Differences in local customs could turn any trip into a bumper-car ride


By Jeanne Outlaw-Cannavo

It is a little-known fact that Italians once drove on the left side of the road. For visitors, driving in Italy is not always for the faint of heart. Even for Italians, driving in different areas was often a daunting task until national driving laws were set.

In Italy, driving on the right side of the road started around 1890 but not all regions followed this rule. In fact, until the national “Highway Code” came into force on June 30, 1912, a royal decree from 1740 allowed the rules of the road to be set by the individual provincial administrations and sometimes also by the municipalities.

As a result, in each province or city there could be a mandate to circulate on the left, on the right, or again on the left on some roads and on the right on others.

Or you circulated in the middle of the road and you had to give way to the vehicles you met by moving to the left or to the right. However, cities with a tram network could retain left-side driving if they placed warning signs at their city borders.

There was obviously great confusion for drivers who were not from the area. For example, in the center of Milan (within the circle of the Bastions) they kept to the left, but in the periphery, as in the whole province, they kept to the right. In Bergamo they kept to the left, but in Brescia the right. In Rome they kept to the left, in Vicenza they kept to the right, but in Verona to the left. In Ravenna they kept to the right, but along the road to Porto Corsini the rule of the left side was preserved to respect custom. Sometimes, in fact, the manner of driving followed local customs more than hard-and-fast rules. For example, carts pulled by animals, which had wheels with iron rims, were often moved toward the center of the road and cars were to pass on the right, while drivers passing another car could pass on the left.

The Mussolini government was the first to take the unification of road traffic rules in Italy seriously. A 1923 decree set stricter driving standards, but Rome and the northern cities of Milan, Turin and Genoa could still mandate driving to the left until further orders from the Ministry of Public W ˇorks. By the mid-1920s, right-side driving finally became standard throughout the country. Rome made the change on March 1, 1925, and Milan on Aug. 3, 1926.

It is interesting to note that as early as 1922, a motorway was built in Italy, the “Milano Laghi” which from Milan reached Varese and Como. Along this motorway one kept to the right, as in the whole of the province of Milan (except the city of Milan itself) and as in the province of Varese, while in Como they kept to the left.

A catastrophic example of driver confusion over which side to use was what happened after the disastrous battle in Caporetto, in 1917. The rule imposed by the War Command was that in all war zones the left side should be kept, but this information had not reached those far from the front.

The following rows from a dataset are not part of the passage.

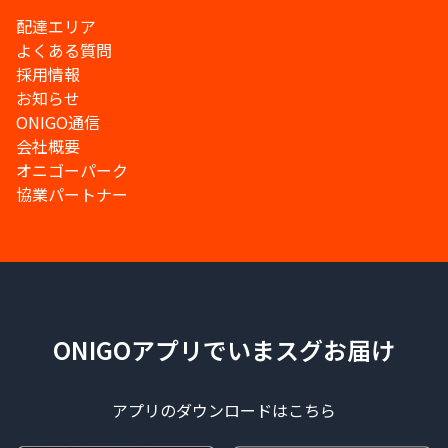
配達エリア
よくある質問
採用情報
お知らせ
ONIGO通信
会社概要
オニゴーパーク
協業パートナー
ONIGOアプリでいまスグお届け
アプリのダウンロードはこちら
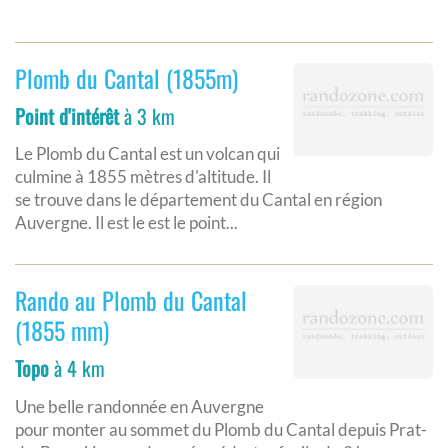
Plomb du Cantal (1855m)
Point d'intérêt
à 3 km
Le Plomb du Cantal est un volcan qui
culmine à 1855 mètres d'altitude. Il
se trouve dans le département du Cantal en région
Auvergne. Il est le est le point...
Rando au Plomb du Cantal
(1855 mm)
Topo
à 4 km
Une belle randonnée en Auvergne
pour monter au sommet du Plomb du Cantal depuis Prat-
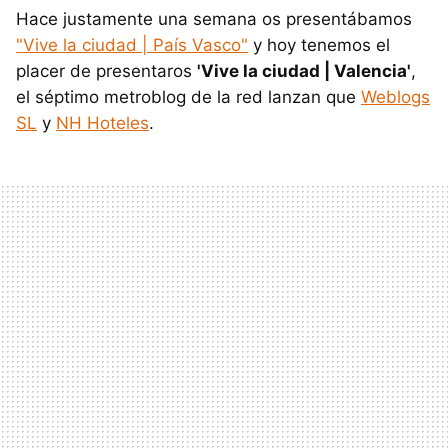
Hace justamente una semana os presentábamos
"Vive la ciudad | País Vasco"
y hoy tenemos el
placer de presentaros
'Vive la ciudad | Valencia'
,
el séptimo metroblog de la red lanzan que
Weblogs
SL
y
NH Hoteles
.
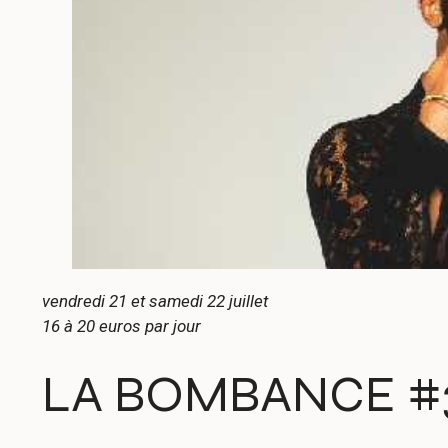
vendredi 21 et samedi 22 juillet
16 à 20 euros par jour
LA BOMBANCE #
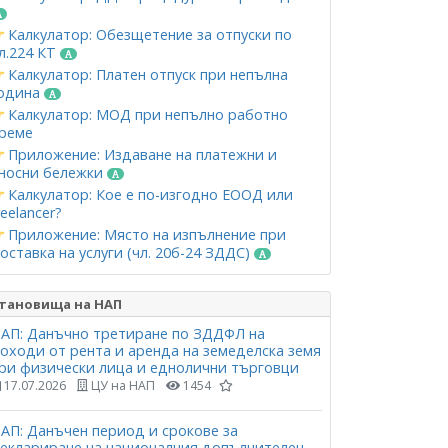
Калкулатор: Обезщетение за отпуски по
л.224 КТ
Калкулатор: Платен отпуск при непълна
одина
Калкулатор: МОД при непълно работно
реме
Приложение: Издаване на платежни и
носни бележки
Калкулатор: Кое е по-изгодно ЕООД или
reelancer?
Приложение: Място на изпълнение при
оставка на услуги (чл. 20б-24 ЗДДС)
тановища на НАП
АП: Данъчно третиране по ЗДДФЛ на
оходи от рента и аренда на земеделска земя
ри физически лица и еднолични търговци
17.07.2026
ЦУ на НАП
1454
АП: Данъчен период и срокове за
еклариране на националния допълнителен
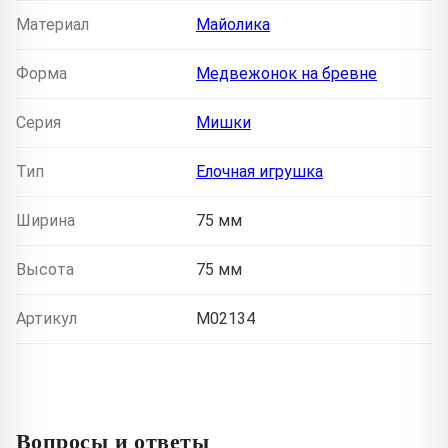
Материал
Майолика
Форма
Медвежонок на бревне
Серия
Мишки
Тип
Елочная игрушка
Ширина
75 мм
Высота
75 мм
Артикул
M02134
Вопросы и ответы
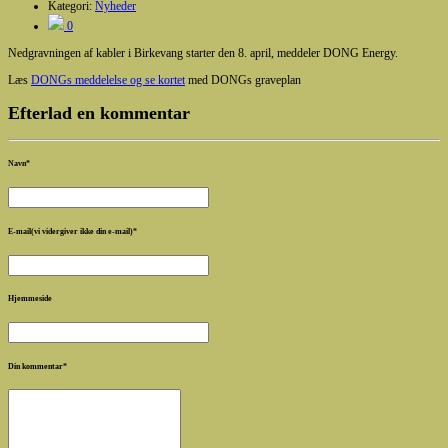
Kategori:
Nyheder
0
Nedgravningen af kabler i Birkevang starter den 8. april, meddeler DONG Energy.
Læs
DONGs meddelelse og se kortet
med DONGs graveplan
Efterlad en kommentar
Navn
*
E-mail(vi vidergiver ikke din e-mail)
*
Hjemmeside
Din kommentar
*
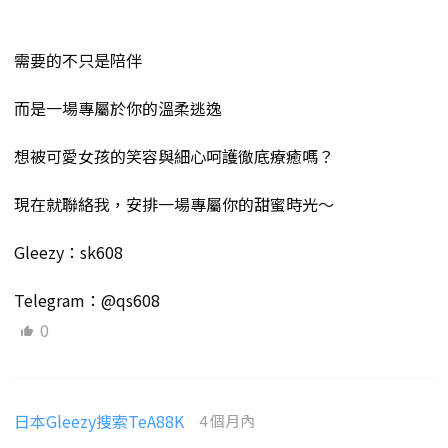
需要的不只是陪伴
而是一場專屬於你的溫柔逃逸
想被可愛女孩的笑容與細心呵護徹底療癒嗎？
現在就聯絡我，安排一場專屬你的甜蜜時光～
Gleezy：sk608
Telegram：@qs608
0
日本Gleezy搜索TeA88K
4 個月內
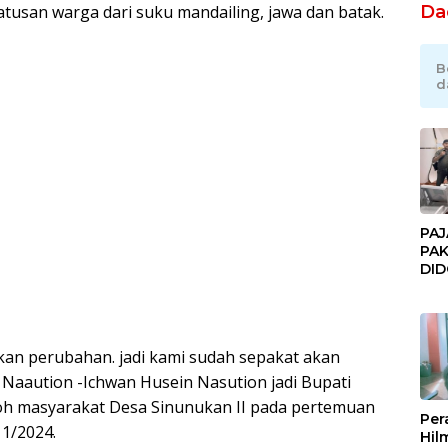
Da
ratusan warga dari suku mandailing, jawa dan batak.
B
d
PAJ
PAK
DI
JAK
Orm
Adv
Ng
nkan perubahan. jadi kami sudah sepakat akan
Pol
Naaution -Ichwan Husein Nasution jadi Bupati
koh masyarakat Desa Sinunukan II pada pertemuan
Per
11/2024.
Hil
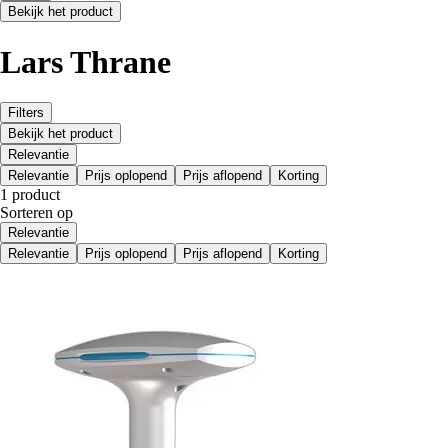
Bekijk het product
Lars Thrane
Filters
Bekijk het product
Relevantie
Relevantie
Prijs oplopend
Prijs aflopend
Korting
1 product
Sorteren op
Relevantie
Relevantie
Prijs oplopend
Prijs aflopend
Korting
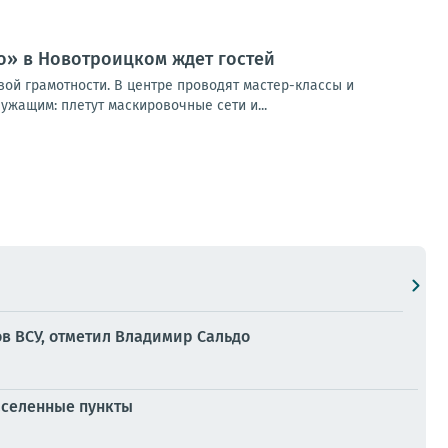
о» в Новотроицком ждет гостей
ой грамотности. В центре проводят мастер-классы и
жащим: плетут маскировочные сети и...
в ВСУ, отметил Владимир Сальдо
аселенные пункты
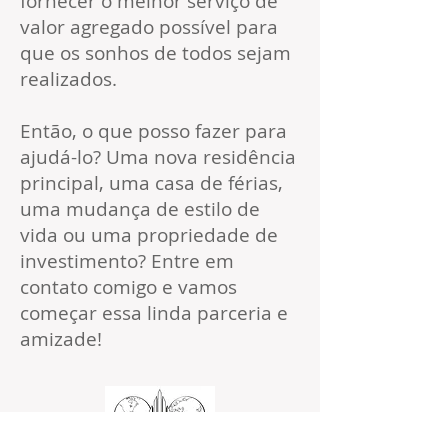
fornecer o melhor serviço de
valor agregado possível para
que os sonhos de todos sejam
realizados.
Então, o que posso fazer para
ajudá-lo? Uma nova residência
principal, uma casa de férias,
uma mudança de estilo de
vida ou uma propriedade de
investimento? Entre em
contato comigo e vamos
começar essa linda parceria e
amizade!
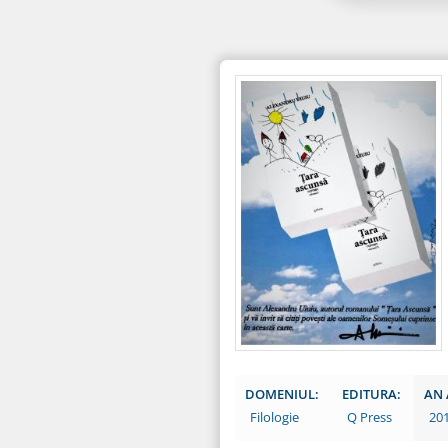
DOMENIUL:
EDITURA:
AN 
Filologie
Q Press
20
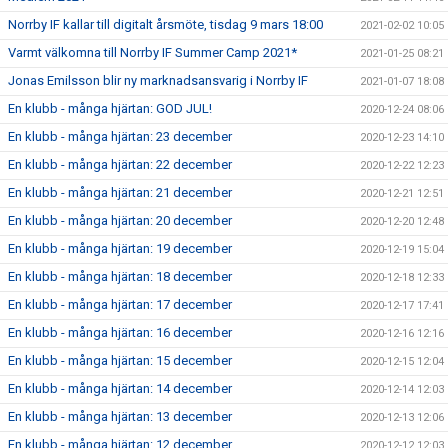
Norrby IF kallar till digitalt årsmöte, tisdag 9 mars 18:00
2021-02-02 10:05
Varmt välkomna till Norrby IF Summer Camp 2021*
2021-01-25 08:21
Jonas Emilsson blir ny marknadsansvarig i Norrby IF
2021-01-07 18:08
En klubb - många hjärtan: GOD JUL!
2020-12-24 08:06
En klubb - många hjärtan: 23 december
2020-12-23 14:10
En klubb - många hjärtan: 22 december
2020-12-22 12:23
En klubb - många hjärtan: 21 december
2020-12-21 12:51
En klubb - många hjärtan: 20 december
2020-12-20 12:48
En klubb - många hjärtan: 19 december
2020-12-19 15:04
En klubb - många hjärtan: 18 december
2020-12-18 12:33
En klubb - många hjärtan: 17 december
2020-12-17 17:41
En klubb - många hjärtan: 16 december
2020-12-16 12:16
En klubb - många hjärtan: 15 december
2020-12-15 12:04
En klubb - många hjärtan: 14 december
2020-12-14 12:03
En klubb - många hjärtan: 13 december
2020-12-13 12:06
En klubb - många hjärtan: 12 december
2020-12-12 12:03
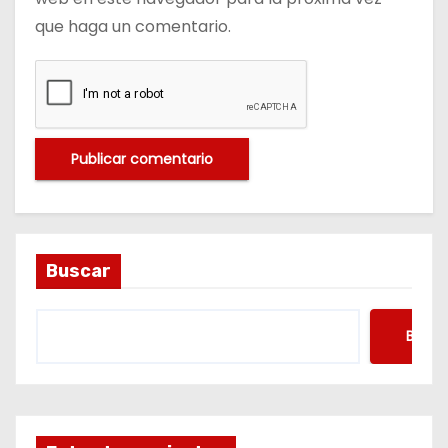
que haga un comentario.
Buscar
Busca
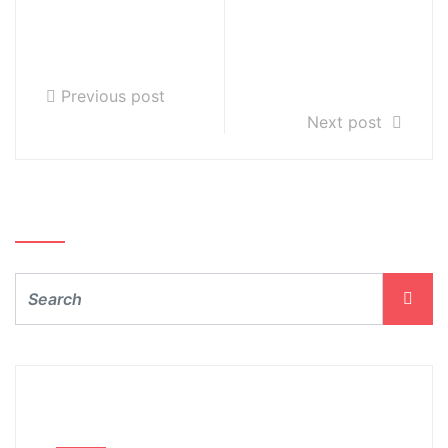
Warsztaty
Dla uczniów p.
online: "Oswoić
Aleksandry
stres"
Dudek – lekcja
nr 8
Previous post
Next post
Szukaj…
Archiwum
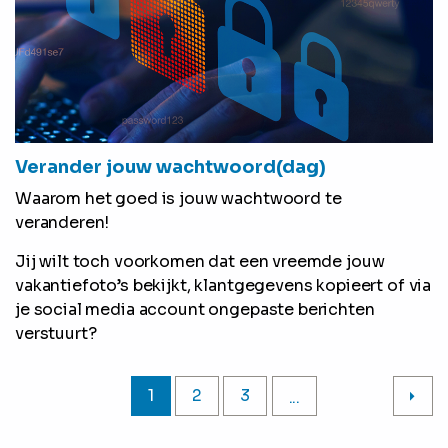
Verander jouw wachtwoord(dag)
Waarom het goed is jouw wachtwoord te
veranderen!
Jij wilt toch voorkomen dat een vreemde jouw
vakantiefoto’s bekijkt, klantgegevens kopieert of via
je social media account ongepaste berichten
verstuurt?
1
2
3
...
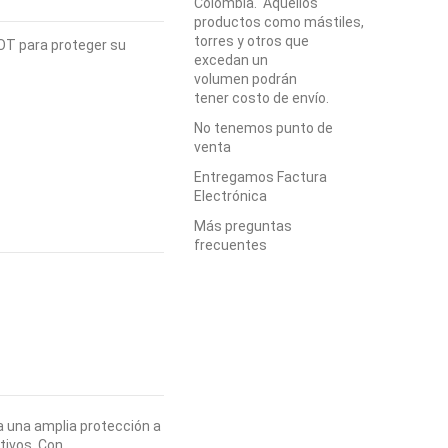
Colombia. Aquellos
productos como mástiles,
torres y otros que
 OT para proteger su
excedan un
volumen podrán
tener costo de envío.
No tenemos punto de
venta
Entregamos Factura
Electrónica
Más preguntas
frecuentes
da una amplia protección a
tivos. Con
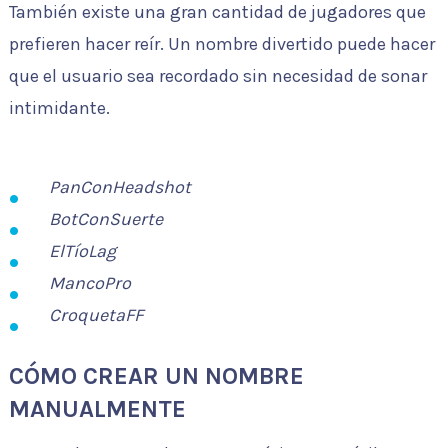
También existe una gran cantidad de jugadores que
prefieren hacer reír. Un nombre divertido puede hacer
que el usuario sea recordado sin necesidad de sonar
intimidante.
PanConHeadshot
BotConSuerte
ElTíoLag
MancoPro
CroquetaFF
CÓMO CREAR UN NOMBRE
MANUALMENTE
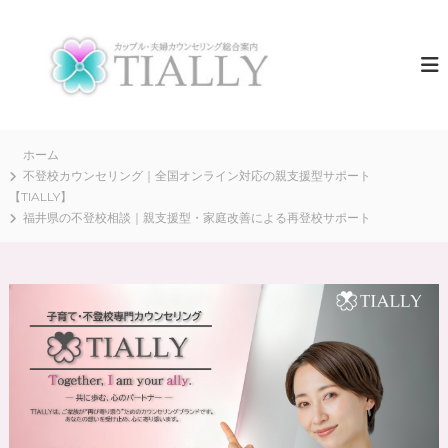
コ
ン
夫
T
I
テ
婦
A
ン
カ
L
ツ
ウ
L
へ
Y
ン
ス
は
セ
キ
ホーム
、
リ
全
ッ
不登校カウンセリング｜全国オンライン対応の親支援型サポート
国
プ
【TIALLY】
ン
の
福井県の不登校相談｜親支援型・家庭改善による再登校サポート
グ
夫
T
婦
・
I
カ
A
ッ
L
プ
ル
L
の
Y
“
【
再
出
公
発
式
”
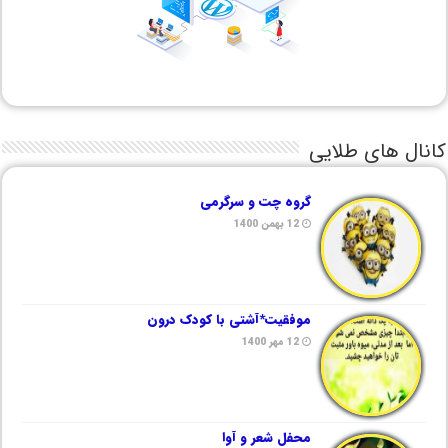
کانال های طلایی
گروه چت و سرگرمی
12 بهمن 1400
موفقیت*آشتی با کودک درون
12 مهر 1400
محفل شعر و آوا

The result was that the retreating troops kept to the left, as expected in the war zone, while the incoming reinforcements kept to the right, as was the civil rule in almost all of Veneto Tridentino and Friuli Venezia Giulia. This caused great confusion in a situation that was already tragic.

Therefore, traveling by car on Italian roads until 1926 was not at all easy. A car driver certainly had to know the rules of the city in which he lived, but if he wanted to move to another city he had to make sure that he also carefully learned the rules of that city, as well as the rules in force between the cities. Of course, head-on collisions were not uncommon.

It should be noted that the royal decree of 1923 also required urban trams to circulate on the right, and this was one of the reasons for granting a two-year period to comply, and for the delay with which Milan spent adapting to the new rule, since it had a large tramway network to be readjusted. The brand new “1500 series” trams of 1928 (of which there are still many in circulation) were built on an American design as they are suitable for driving on the right.

With the decree of 1923, the Mussolini government wanted to change the circulation of the railway system as well, but was convinced to keep the left side in railway traffic due to the complexity of the operations that would have been required for the change and the impossibility of establishing a mixed circulation period. Therefore trains in Italy, if there is a double track, still circulate today keeping to the left.